Regulators are expanding critical habitat for right whales off the coasts of New England and the southeastern United States. Photo courtesy NOAA
WASHINGTON, Jan. 27 (UPI) -- The National Oceanic and Atmospheric Administration announced Tuesday that it plans to expand designated critical habitat for endangered North Atlantic right whales.
The newly-protected habitat encompasses the whale's feeding areas off the coast of New England in the Gulf of Maine and Georges Bank. The whale's calving grounds of the Southeastern coast, from North Carolina to Florida, will also be protected.
The announcement comes almost a year after the agency agreed to consider an expanded habitat designation for the right whale. NOAA said the rule change will not impact commercial fishing regulations in the regions.
Scientists at the NOAA say new information about the distribution of the right whale confirmed the need to expand the species' critical habitat.

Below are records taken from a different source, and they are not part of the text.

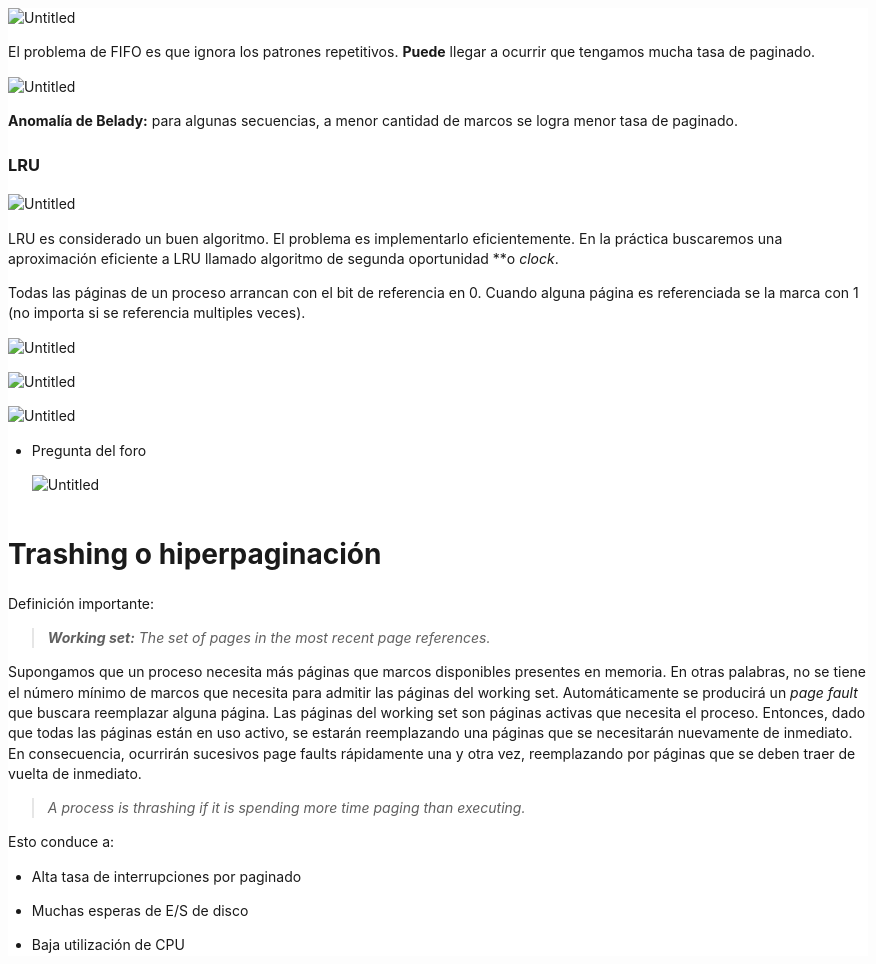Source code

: ![Untitled](https://s3-us-west-2.amazonaws.com/secure.notion-static.com/108225ba-7112-49c9-a522-f8e86b3e2c71/Untitled.png)

El problema de FIFO es que ignora los patrones repetitivos. **Puede** llegar a ocurrir que tengamos mucha tasa de paginado.

![Untitled](https://s3-us-west-2.amazonaws.com/secure.notion-static.com/577bfc2d-9151-459f-a739-65330d8a7f3c/Untitled.png)

**Anomalía de Belady:** para algunas secuencias, a menor cantidad de marcos se logra menor tasa de paginado.

### LRU

![Untitled](https://s3-us-west-2.amazonaws.com/secure.notion-static.com/246add9a-7c9d-420e-a32f-0b6fae1d636c/Untitled.png)

LRU es considerado un buen algoritmo. El problema es implementarlo eficientemente. En la práctica buscaremos una aproximación eficiente a LRU llamado algoritmo de segunda oportunidad **o _clock_.

Todas las páginas de un proceso arrancan con el bit de referencia en 0. Cuando alguna página es referenciada se la marca con 1 (no importa si se referencia multiples veces).

![Untitled](https://s3-us-west-2.amazonaws.com/secure.notion-static.com/8dec34d2-b619-4e64-b31c-1d135210332b/Untitled.png)

![Untitled](https://s3-us-west-2.amazonaws.com/secure.notion-static.com/7e74c66e-db6b-4f3d-a8ad-b09b31565171/Untitled.png)

![Untitled](https://s3-us-west-2.amazonaws.com/secure.notion-static.com/bc565a9a-6613-4e48-badf-66b40500b4d4/Untitled.png)

- Pregunta del foro
    
    ![Untitled](https://s3-us-west-2.amazonaws.com/secure.notion-static.com/d0df7de1-ec0e-4e57-80cf-62673d726d47/Untitled.png)
    

# Trashing o hiperpaginación

Definición importante:

> _**Working set:**_ _The set of pages in the most recent page references._

Supongamos que un proceso necesita más páginas que marcos disponibles presentes en memoria. En otras palabras, no se tiene el número mínimo de marcos que necesita para admitir las páginas del working set. Automáticamente se producirá un _page fault_ que buscara reemplazar alguna página. Las páginas del working set son páginas activas que necesita el proceso. Entonces, dado que todas las páginas están en uso activo, se estarán reemplazando una páginas que se necesitarán nuevamente de inmediato. En consecuencia, ocurrirán sucesivos page faults rápidamente una y otra vez, reemplazando por páginas que se deben traer de vuelta de inmediato.

> _A process is thrashing if it is spending more time paging than executing._

Esto conduce a:

- Alta tasa de interrupciones por paginado
    
- Muchas esperas de E/S de disco
    
- Baja utilización de CPU
    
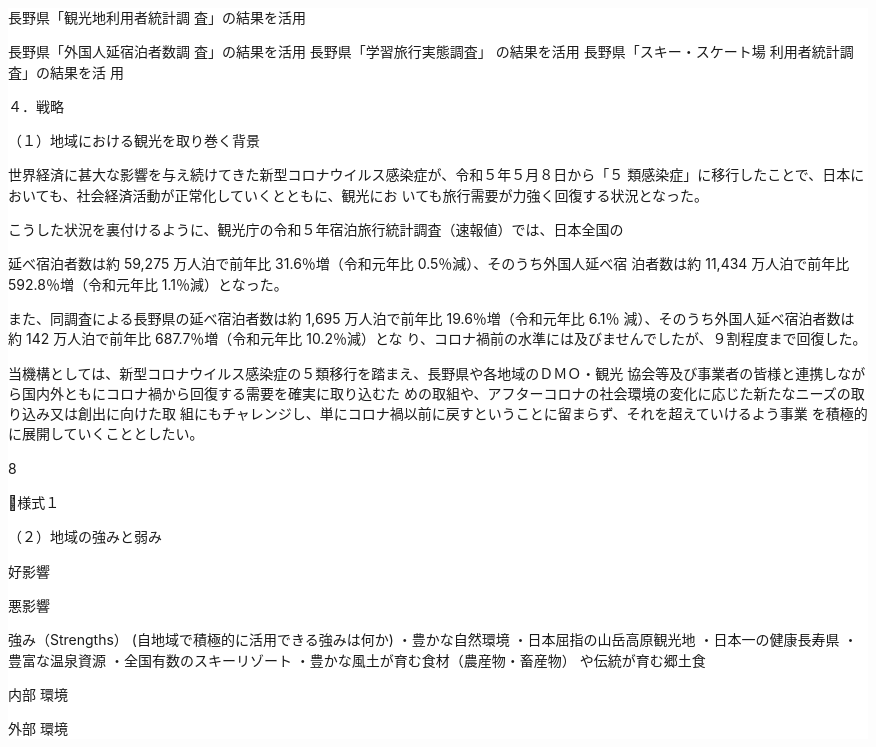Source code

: 長野県「観光地利用者統計調
査」の結果を活用

長野県「外国人延宿泊者数調
査」の結果を活用
長野県「学習旅行実態調査」
の結果を活用
長野県「スキー・スケート場
利用者統計調査」の結果を活
用

４．戦略

（１）地域における観光を取り巻く背景

世界経済に甚大な影響を与え続けてきた新型コロナウイルス感染症が、令和５年５月８日から「５
類感染症」に移行したことで、日本においても、社会経済活動が正常化していくとともに、観光にお
いても旅行需要が力強く回復する状況となった。

こうした状況を裏付けるように、観光庁の令和５年宿泊旅行統計調査（速報値）では、日本全国の

延べ宿泊者数は約 59,275 万人泊で前年比 31.6％増（令和元年比 0.5％減）、そのうち外国人延べ宿
泊者数は約 11,434 万人泊で前年比 592.8％増（令和元年比 1.1％減）となった。

また、同調査による長野県の延べ宿泊者数は約 1,695 万人泊で前年比 19.6％増（令和元年比 6.1％
減）、そのうち外国人延べ宿泊者数は約 142 万人泊で前年比 687.7％増（令和元年比 10.2％減）とな
り、コロナ禍前の水準には及びませんでしたが、９割程度まで回復した。

当機構としては、新型コロナウイルス感染症の５類移行を踏まえ、長野県や各地域のＤＭＯ・観光
協会等及び事業者の皆様と連携しながら国内外ともにコロナ禍から回復する需要を確実に取り込むた
めの取組や、アフターコロナの社会環境の変化に応じた新たなニーズの取り込み又は創出に向けた取
組にもチャレンジし、単にコロナ禍以前に戻すということに留まらず、それを超えていけるよう事業
を積極的に展開していくこととしたい。

8

様式１

（２）地域の強みと弱み

好影響

悪影響

強み（Strengths）
(自地域で積極的に活用できる強みは何か)
・豊かな自然環境
・日本屈指の山岳高原観光地
・日本一の健康長寿県
・豊富な温泉資源
・全国有数のスキーリゾート
・豊かな風土が育む食材（農産物・畜産物）
や伝統が育む郷土食

内部
環境

外部
環境
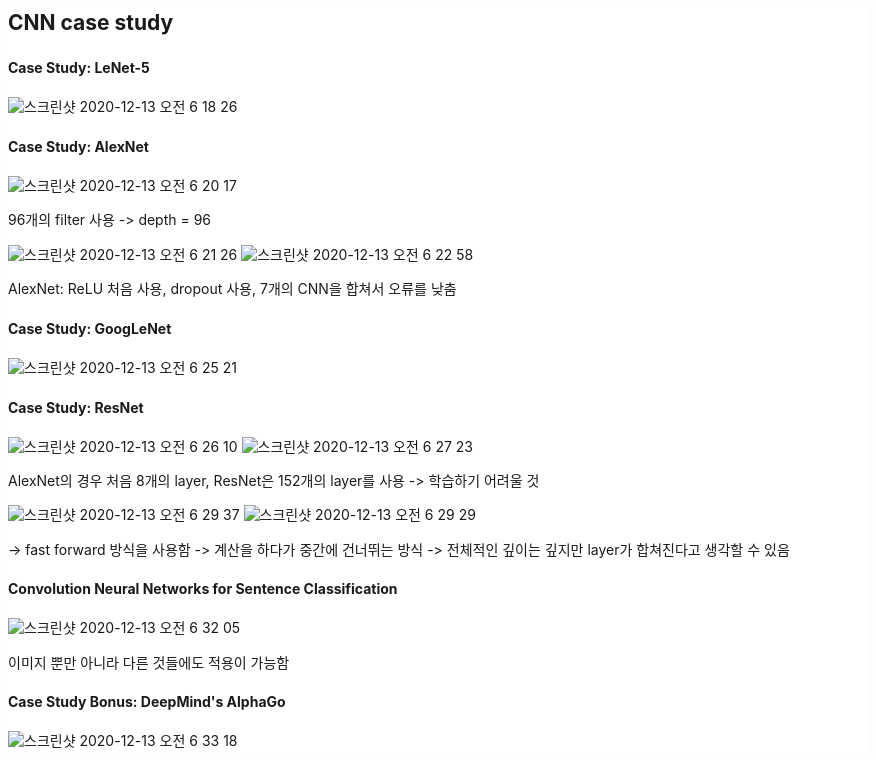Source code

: ## CNN case study

#### Case Study: LeNet-5

<img width="1000" alt="스크린샷 2020-12-13 오전 6 18 26" src="https://user-images.githubusercontent.com/62995632/101995113-07385900-3d0b-11eb-955c-1868b1346b85.png">

#### Case Study: AlexNet

<img width="1000" alt="스크린샷 2020-12-13 오전 6 20 17" src="https://user-images.githubusercontent.com/62995632/101995141-48c90400-3d0b-11eb-8c41-503add8bd0e4.png">

96개의 filter 사용 -> depth = 96

<img width="1000" alt="스크린샷 2020-12-13 오전 6 21 26" src="https://user-images.githubusercontent.com/62995632/101995167-78780c00-3d0b-11eb-94ad-99b307dafb76.png">

<img width="1000" alt="스크린샷 2020-12-13 오전 6 22 58" src="https://user-images.githubusercontent.com/62995632/101995188-a8bfaa80-3d0b-11eb-82f7-f797b8c81875.png">

AlexNet: ReLU 처음 사용, dropout 사용, 7개의 CNN을 합쳐서 오류를 낮춤

#### Case Study: GoogLeNet

<img width="1000" alt="스크린샷 2020-12-13 오전 6 25 21" src="https://user-images.githubusercontent.com/62995632/101995250-fe945280-3d0b-11eb-86c2-20b9c604e0ed.png">

#### Case Study: ResNet

<img width="1000" alt="스크린샷 2020-12-13 오전 6 26 10" src="https://user-images.githubusercontent.com/62995632/101995264-1c61b780-3d0c-11eb-978e-6cd9d60e7f22.png">

<img width="1000" alt="스크린샷 2020-12-13 오전 6 27 23" src="https://user-images.githubusercontent.com/62995632/101995296-55019100-3d0c-11eb-87b2-5063ea757b74.png">

AlexNet의 경우 처음 8개의 layer, ResNet은 152개의 layer를 사용 -> 학습하기 어려울 것

<img width="1000" alt="스크린샷 2020-12-13 오전 6 29 37" src="https://user-images.githubusercontent.com/62995632/101995350-a6aa1b80-3d0c-11eb-9b4b-120b26319562.png">

<img width="1000" alt="스크린샷 2020-12-13 오전 6 29 29" src="https://user-images.githubusercontent.com/62995632/101995348-a578ee80-3d0c-11eb-8cfe-b65fa12459e8.png">

-> fast forward 방식을 사용함 -> 계산을 하다가 중간에 건너뛰는 방식 -> 전체적인 깊이는 깊지만 layer가 합쳐진다고 생각할 수 있음

#### Convolution Neural Networks for Sentence Classification

<img width="1000" alt="스크린샷 2020-12-13 오전 6 32 05" src="https://user-images.githubusercontent.com/62995632/101995403-ef61d480-3d0c-11eb-947f-c8a1624b0f9c.png">

이미지 뿐만 아니라 다른 것들에도 적용이 가능함

#### Case Study Bonus: DeepMind's AlphaGo
<img width="1000" alt="스크린샷 2020-12-13 오전 6 33 18" src="https://user-images.githubusercontent.com/62995632/101995426-1a4c2880-3d0d-11eb-814e-d256ac567642.png">
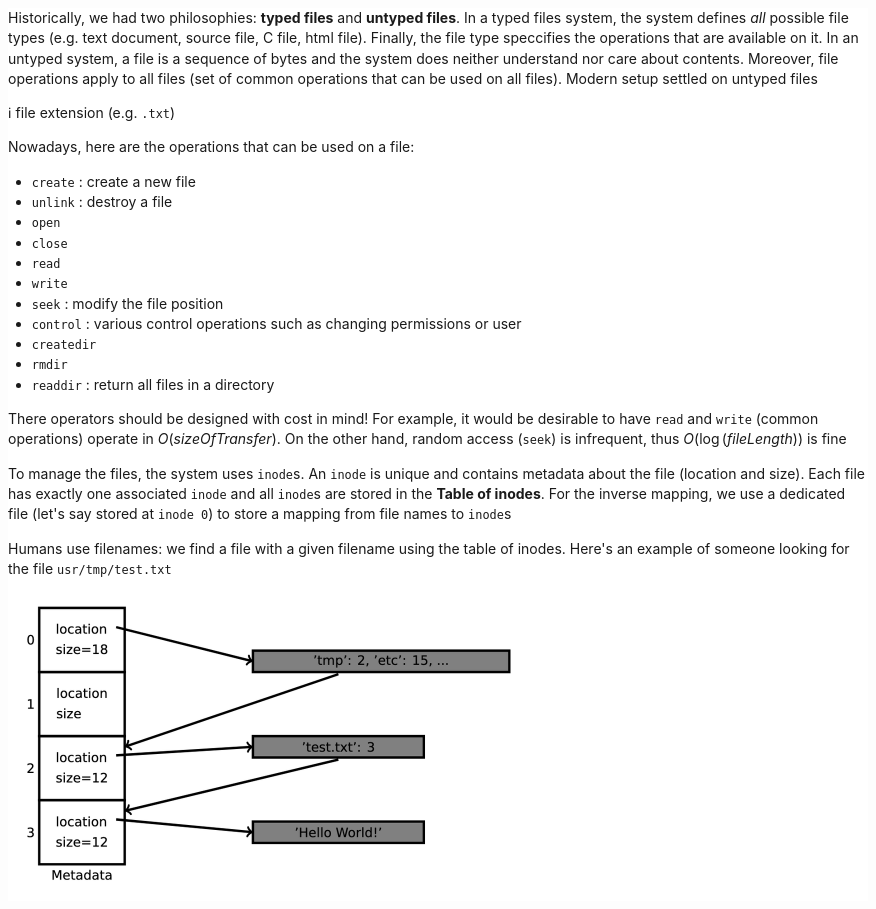 

Historically, we had two philosophies: **typed files** and **untyped files**. In a typed files system, the system defines *all* possible file types (e.g. text document, source file, C file, html file). Finally, the file type speccifies the operations that are available on it. In an untyped system, a file is a sequence of bytes and the system does neither understand nor care about contents. Moreover, file operations apply to all files (set of common operations that can be used on all files). Modern setup settled on untyped files

:information_source: file extension (e.g. `.txt`)



Nowadays, here are the operations that can be used on a file:

- `create` : create a new file
- `unlink` : destroy a file
- `open` 
- `close` 
- `read`
- `write`
- `seek` : modify the file position
- `control` : various control operations such as changing permissions or user
- `createdir`
- `rmdir`
- `readdir` : return all files in a directory

There operators should be designed with cost in mind! For example, it would be desirable to have `read` and `write` (common operations) operate in $O(sizeOfTransfer)$. On the other hand, random access (`seek`) is infrequent, thus $O(\log(fileLength))$ is fine



To manage the files, the system uses `inode`s. An `inode` is unique and contains metadata about the file (location and size). Each file has exactly one associated `inode` and all `inode`s are stored in the **Table of inodes**. For the inverse mapping, we use a dedicated file (let's say stored at `inode 0`) to store a mapping from file names to `inode`s

Humans use filenames: we find a file with a given filename using the table of inodes. Here's an example of someone looking for the file `usr/tmp/test.txt`

<img src="images/lecture_09_inode_table_filename.png" style="zoom:50%;" />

"With two decades of new information and improved understanding since we first designated critical habitat for the species, we believe the expansion will further protect essential foraging and calving areas to further improve recovery of this animal," Eileen Sobeck, assistant administrator for NOAA Fisheries, said in a news release.
"We're making significant progress in reversing the population decline of the species, and are seeing signs of recovery -- up to about 500 animals from the estimated 300 in 1994," Sobeck added. "But we still have a long way to get to complete recovery."
Right whales are one of the most endangered whales in the world. Their docile nature and slow swimming, combined with their preference for coastal waters and tendency to stay close to their surface, made them historically vulnerable to whalers.
Today, right whales are most threatened by vessel strikes and entanglement in commercial fishing nets.